### Recorded data
▼
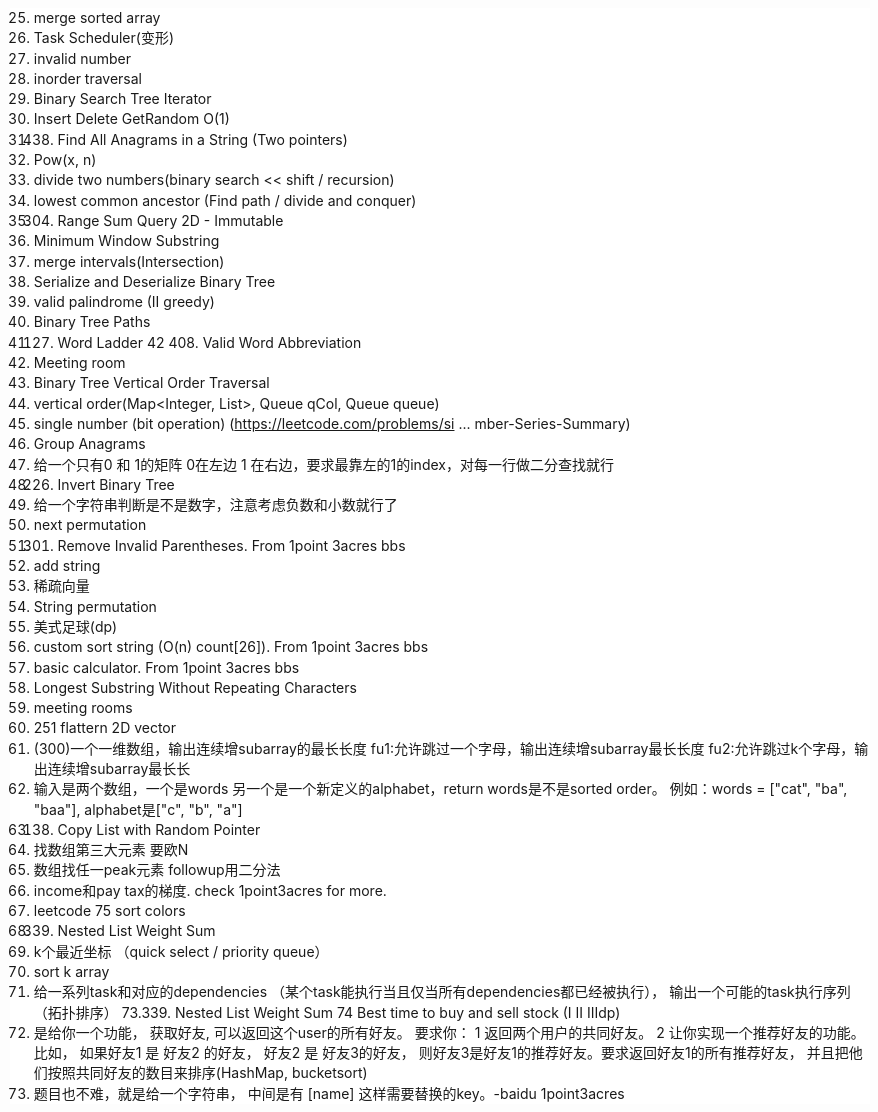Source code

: 25. merge sorted array
26. Task Scheduler(变形)
27. invalid number
28. inorder traversal
29. Binary Search Tree Iterator
30. Insert Delete GetRandom O(1)
31. 438. Find All Anagrams in a String (Two pointers)
32. Pow(x, n)
33. divide two numbers(binary search << shift / recursion)
34. lowest common ancestor (Find path / divide and conquer)
35. 304. Range Sum Query 2D - Immutable
36. Minimum Window Substring
37. merge intervals(Intersection)
38. Serialize and Deserialize Binary Tree
39. valid palindrome (II greedy)
40. Binary Tree Paths
41. 127. Word Ladder
42 408. Valid Word Abbreviation
43. Meeting room
44. Binary Tree Vertical Order Traversal
45. vertical order(Map<Integer, List<Integer>>, Queue<Integer> qCol, Queue<Integer> queue)
46. single number (bit operation)
(https://leetcode.com/problems/si ... mber-Series-Summary)
47. Group Anagrams
48. 给一个只有0 和 1的矩阵 0在左边 1 在右边，要求最靠左的1的index，对每一行做二分查找就行
49. 226. Invert Binary Tree
50.  给一个字符串判断是不是数字，注意考虑负数和小数就行了
51. next permutation
52. 301. Remove Invalid Parentheses. From 1point 3acres bbs
53. add string
54. 稀疏向量
55. String permutation
56. 美式足球(dp)
57. custom sort string (O(n) count[26]). From 1point 3acres bbs
58. basic calculator. From 1point 3acres bbs
59. Longest Substring Without Repeating Characters
60. meeting rooms
61. 251 flattern 2D vector
62. (300)一个一维数组，输出连续增subarray的最长长度
fu1:允许跳过一个字母，输出连续增subarray最长长度
fu2:允许跳过k个字母，输出连续增subarray最长长
63. 输入是两个数组，一个是words 另一个是一个新定义的alphabet，return words是不是sorted order。
例如：words = ["cat", "ba", "baa"], alphabet是["c", "b", "a"]
64. 138. Copy List with Random Pointer
65. 找数组第三大元素 要欧N
66. 数组找任一peak元素 followup用二分法
67. income和pay tax的梯度. check 1point3acres for more.
68. leetcode 75 sort colors
69. 339. Nested List Weight Sum
70. k个最近坐标 （quick select / priority queue）
71. sort k array
72. 给一系列task和对应的dependencies
  （某个task能执行当且仅当所有dependencies都已经被执行），
   输出一个可能的task执行序列（拓扑排序）
73.339. Nested List Weight Sum
74 Best time to buy and sell stock (I II IIIdp)
75. 是给你一个功能， 获取好友,  可以返回这个user的所有好友。 
    要求你： 1 返回两个用户的共同好友。 
    2 让你实现一个推荐好友的功能。
   比如， 如果好友1 是 好友2 的好友， 好友2 是 好友3的好友，
   则好友3是好友1的推荐好友。要求返回好友1的所有推荐好友，
   并且把他们按照共同好友的数目来排序(HashMap, bucketsort)
76. 题目也不难，就是给一个字符串，
    中间是有 [name] 这样需要替换的key。-baidu 1point3acres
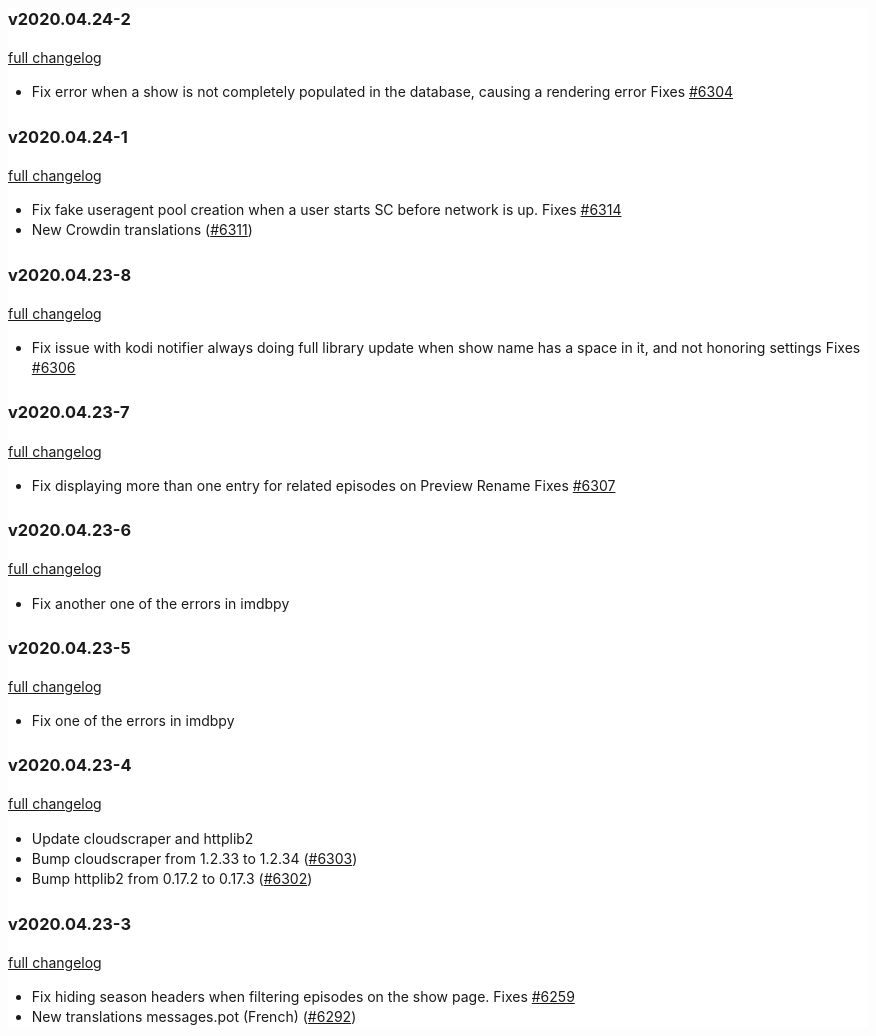 ### v2020.04.24-2

[full changelog](https://github.com/SickChill/SickChill/compare/v2020.04.24-1...v2020.04.24-2)

* Fix error when a show is not completely populated in the database, causing a rendering error Fixes [#6304](https://github.com/SickChill/SickChill/issues/6304)

### v2020.04.24-1

[full changelog](https://github.com/SickChill/SickChill/compare/v2020.04.23-8...v2020.04.24-1)

* Fix fake useragent pool creation when a user starts SC before network is up. Fixes [#6314](https://github.com/SickChill/SickChill/issues/6314)
* New Crowdin translations ([#6311](https://github.com/SickChill/SickChill/issues/6311))

### v2020.04.23-8

[full changelog](https://github.com/SickChill/SickChill/compare/v2020.04.23-7...v2020.04.23-8)

* Fix issue with kodi notifier always doing full library update when show name has a space in it, and not honoring settings Fixes [#6306](https://github.com/SickChill/SickChill/issues/6306)

### v2020.04.23-7

[full changelog](https://github.com/SickChill/SickChill/compare/v2020.04.23-6...v2020.04.23-7)

* Fix displaying more than one entry for related episodes on Preview Rename Fixes [#6307](https://github.com/SickChill/SickChill/issues/6307)

### v2020.04.23-6

[full changelog](https://github.com/SickChill/SickChill/compare/v2020.04.23-5...v2020.04.23-6)

* Fix another one of the errors in imdbpy

### v2020.04.23-5

[full changelog](https://github.com/SickChill/SickChill/compare/v2020.04.23-4...v2020.04.23-5)

* Fix one of the errors in imdbpy

### v2020.04.23-4

[full changelog](https://github.com/SickChill/SickChill/compare/v2020.04.23-3...v2020.04.23-4)

* Update cloudscraper and httplib2
* Bump cloudscraper from 1.2.33 to 1.2.34 ([#6303](https://github.com/SickChill/SickChill/issues/6303))
* Bump httplib2 from 0.17.2 to 0.17.3 ([#6302](https://github.com/SickChill/SickChill/issues/6302))

### v2020.04.23-3

[full changelog](https://github.com/SickChill/SickChill/compare/v2020.04.23-2...v2020.04.23-3)

* Fix hiding season headers when filtering episodes on the show page. Fixes [#6259](https://github.com/SickChill/SickChill/issues/6259)
* New translations messages.pot (French) ([#6292](https://github.com/SickChill/SickChill/issues/6292))
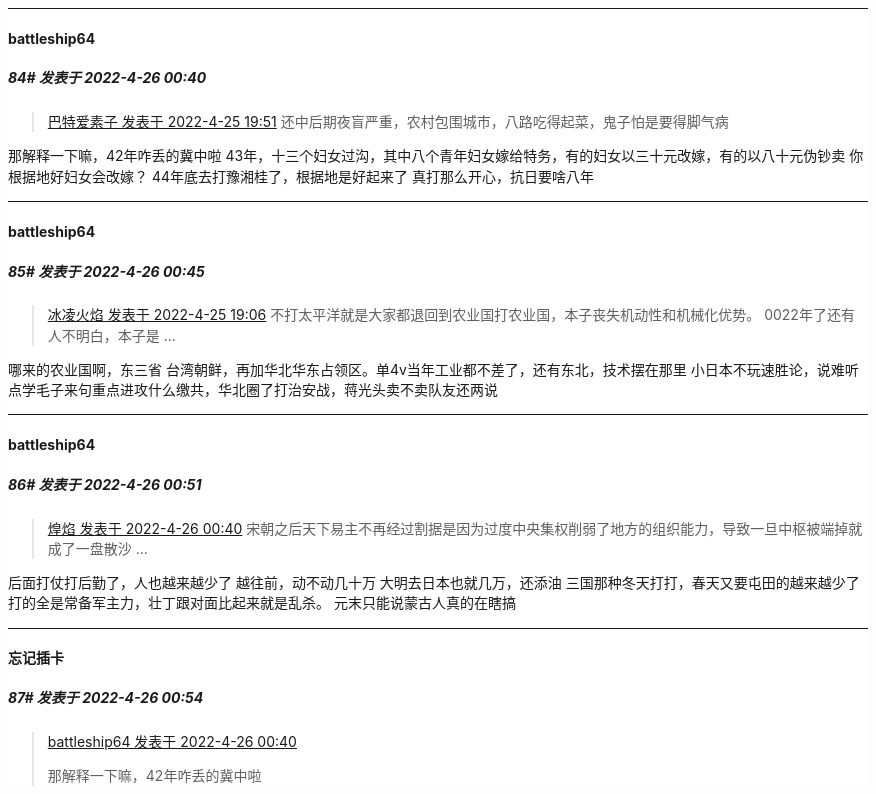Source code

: *****

####  battleship64  
##### 84#       发表于 2022-4-26 00:40

<blockquote><a href="httphttps://bbs.saraba1st.com/2b/forum.php?mod=redirect&amp;goto=findpost&amp;pid=55583804&amp;ptid=2066309" target="_blank">巴特爱素子 发表于 2022-4-25 19:51</a>
还中后期夜盲严重，农村包围城市，八路吃得起菜，鬼子怕是要得脚气病</blockquote>
那解释一下嘛，42年咋丢的冀中啦
43年，十三个妇女过沟，其中八个青年妇女嫁给特务，有的妇女以三十元改嫁，有的以八十元伪钞卖
你根据地好妇女会改嫁？
44年底去打豫湘桂了，根据地是好起来了
真打那么开心，抗日要啥八年



*****

####  battleship64  
##### 85#       发表于 2022-4-26 00:45

<blockquote><a href="httphttps://bbs.saraba1st.com/2b/forum.php?mod=redirect&amp;goto=findpost&amp;pid=55583276&amp;ptid=2066309" target="_blank">冰凌火焰 发表于 2022-4-25 19:06</a>
不打太平洋就是大家都退回到农业国打农业国，本子丧失机动性和机械化优势。
0022年了还有人不明白，本子是 ...</blockquote>
哪来的农业国啊，东三省 台湾朝鲜，再加华北华东占领区。单4v当年工业都不差了，还有东北，技术摆在那里
小日本不玩速胜论，说难听点学毛子来句重点进攻什么缴共，华北圈了打治安战，蒋光头卖不卖队友还两说

*****

####  battleship64  
##### 86#       发表于 2022-4-26 00:51

<blockquote><a href="httphttps://bbs.saraba1st.com/2b/forum.php?mod=redirect&amp;goto=findpost&amp;pid=55586694&amp;ptid=2066309" target="_blank">煌焰 发表于 2022-4-26 00:40</a>
宋朝之后天下易主不再经过割据是因为过度中央集权削弱了地方的组织能力，导致一旦中枢被端掉就成了一盘散沙 ...</blockquote>
后面打仗打后勤了，人也越来越少了
越往前，动不动几十万
大明去日本也就几万，还添油
三国那种冬天打打，春天又要屯田的越来越少了
打的全是常备军主力，壮丁跟对面比起来就是乱杀。
元末只能说蒙古人真的在瞎搞



*****

####  忘记插卡  
##### 87#       发表于 2022-4-26 00:54

<blockquote><a href="httphttps://bbs.saraba1st.com/2b/forum.php?mod=redirect&amp;goto=findpost&amp;pid=55586704&amp;ptid=2066309" target="_blank">battleship64 发表于 2022-4-26 00:40</a>

那解释一下嘛，42年咋丢的冀中啦
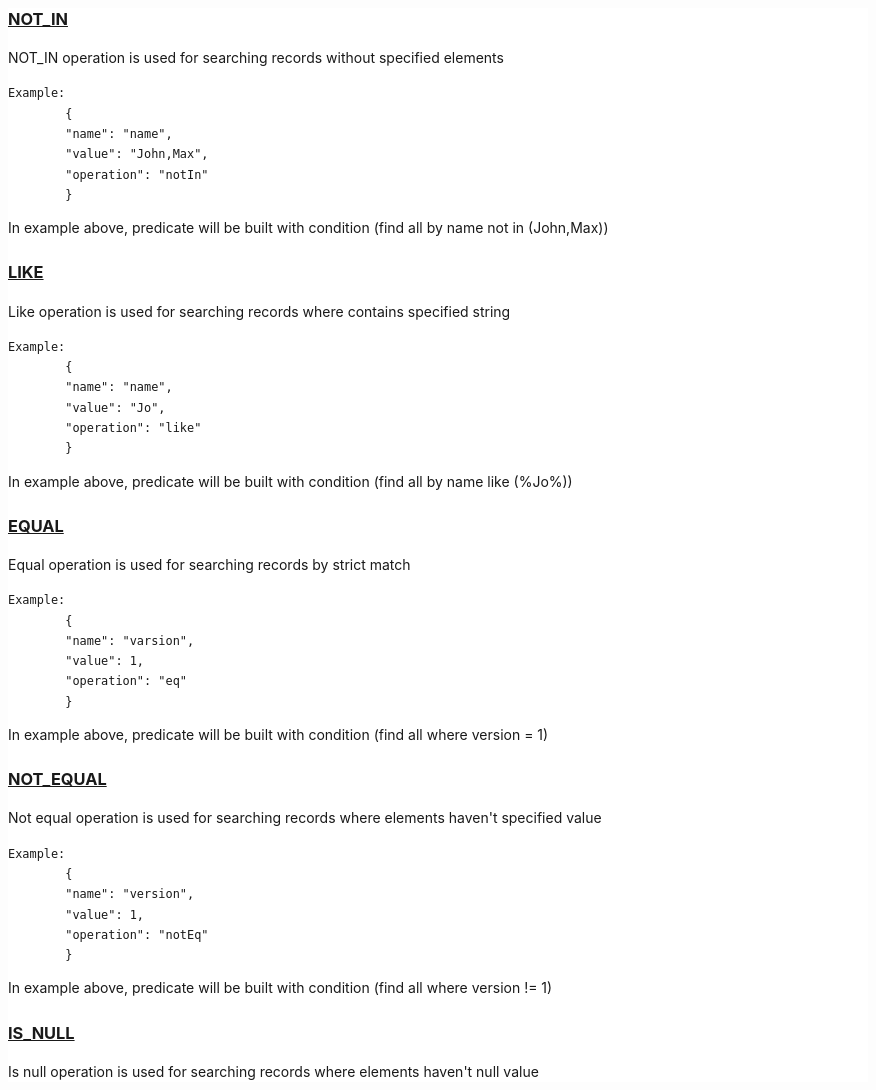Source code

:### [NOT_IN](#content-list)

NOT_IN operation is used for searching records without specified elements

    Example:
            {
            "name": "name",
            "value": "John,Max",
            "operation": "notIn"
            }

In example above, predicate will be built with condition (find all by name not in (John,Max))

### [LIKE](#content-list)

Like operation is used for searching records where contains specified string

    Example:
            {
            "name": "name",
            "value": "Jo",
            "operation": "like"
            }

In example above, predicate will be built with condition (find all by name like (%Jo%))

### [EQUAL](#content-list)

Equal operation is used for searching records by strict match

    Example:
            {
            "name": "varsion",
            "value": 1,
            "operation": "eq"
            }

In example above, predicate will be built with condition (find all where version = 1)

### [NOT_EQUAL](#content-list)

Not equal operation is used for searching records where elements haven't specified value

    Example:
            {
            "name": "version",
            "value": 1,
            "operation": "notEq"
            }

In example above, predicate will be built with condition (find all where version != 1)

### [IS_NULL](#content-list)

Is null operation is used for searching records where elements haven't null value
▲
### Task objective
Write out everything from the line containing "not in (John,Max))" down to the line containing "version = 1)", both lines included, reproducing each line unchanged.

### Solution to this problem
In example above, predicate will be built with condition (find all by name not in (John,Max))

### [LIKE](#content-list)

Like operation is used for searching records where contains specified string

    Example:
            {
            "name": "name",
            "value": "Jo",
            "operation": "like"
            }

In example above, predicate will be built with condition (find all by name like (%Jo%))

### [EQUAL](#content-list)

Equal operation is used for searching records by strict match

    Example:
            {
            "name": "varsion",
            "value": 1,
            "operation": "eq"
            }

In example above, predicate will be built with condition (find all where version = 1)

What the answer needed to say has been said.